↓↓↓

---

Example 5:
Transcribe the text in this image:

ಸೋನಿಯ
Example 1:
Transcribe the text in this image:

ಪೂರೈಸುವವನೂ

↑↑↑

• **The problem**: In full and without alteration, write out each record.

• **Response to the task**:
---

Example 5:
Transcribe the text in this image:

ಸೋನಿಯ
Example 1:
Transcribe the text in this image:

ಪೂರೈಸುವವನೂ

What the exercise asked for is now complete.